The black mangrove cichlid, or spotted tilapia, isn’t native to Australia. Its first confirmed sighting was in Lake Barrine was in 2007. Well-equipped to invade and dominate aquatic habitats – with its simple food needs, its ability to thrive in poor water conditions and its resistance to disease – this species aggressively out-competes natives for food and space, leading to declines in biodiversity.
Here to stay
Like so many other invasive species, now that tilapia is established in Australia it’s proving impossible to eradicate. But in an enclosed water body like Lake Barrine, numbers can be controlled to some degree with intensive long-term fishing.
Electrofishing, line fishing, gill netting, fish traps and artificial egg-laying strata have all been trialled over the years. None were successful in significantly or effectively reducing the population. Then along came the idea of spear-fishing…
John Doherty from the Queensland Parks and Wildlife Service says managing any kind of pest species is time intensive.

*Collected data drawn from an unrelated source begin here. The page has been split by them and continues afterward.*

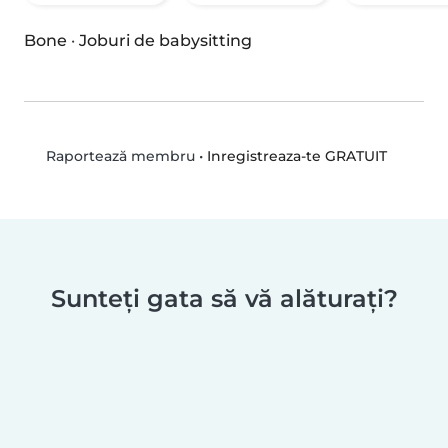
Bone
·
Joburi de babysitting
•
Inregistreaza-te GRATUIT
Raportează membru
Sunteți gata să vă alăturați?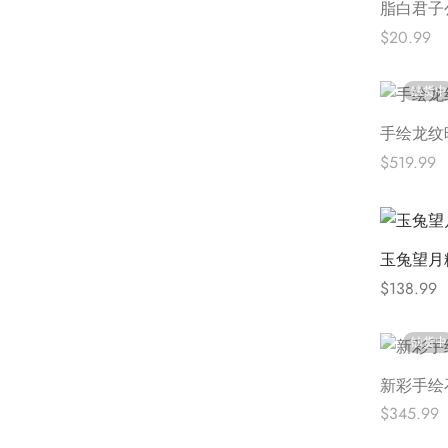
脂白君子
$
20.99
阅读更多
缺货中
手绘龙纹
$
519.99
阅读更多
玉兔望月
$
138.99
Select opt
缺货中
新彩手绘
$
345.99
阅读更多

“Parks staff were initially used but you need experienced spearers to get good numbers,” he says. “That’s why we are so pleased about the ongoing involvement of the Cairns Underwater Association. They have the gear and the experience, and they bring in thousands of fish each session. Without them the program would be dead in the water.”
Ant Judge coordinates the spear fishers from the Cairns Underwater Association and says being in the water is a big part of his lifestyle.
“I love it. I spend a heap of time diving in Barrine and Eacham,’’ he says. “Waterways are integral to living in the region and it’s important to me that they’re being looked after.
“We can immediately see the impacts of culling. When the big breeders are flushed out from their nesting areas, I’ve seen native species move in straight away to eat the eggs.”
The Underwater Association is keen to expand the number of spear fishers participating, and is thrilled that a women’s group, Girls Who Spearfish, has come on board.
“With the addition of this group of talented spear fishers, we can increase cull numbers significantly,” Ant says.
The club runs identification training before culling events, so there is no bycatch. Competent spear fishers wanting to get involved are encouraged to contact the club.
Not far away, Lake Eacham was home to three types of native fish until their numbers declined with the introduction of other species. While native to Australia, these new species weren’t native to the lake and they outcompeted the original habitants. By 1987 there was only one ‘true local’ remaining, and the Lake Eacham Rainbowfish has disappeared from the lake.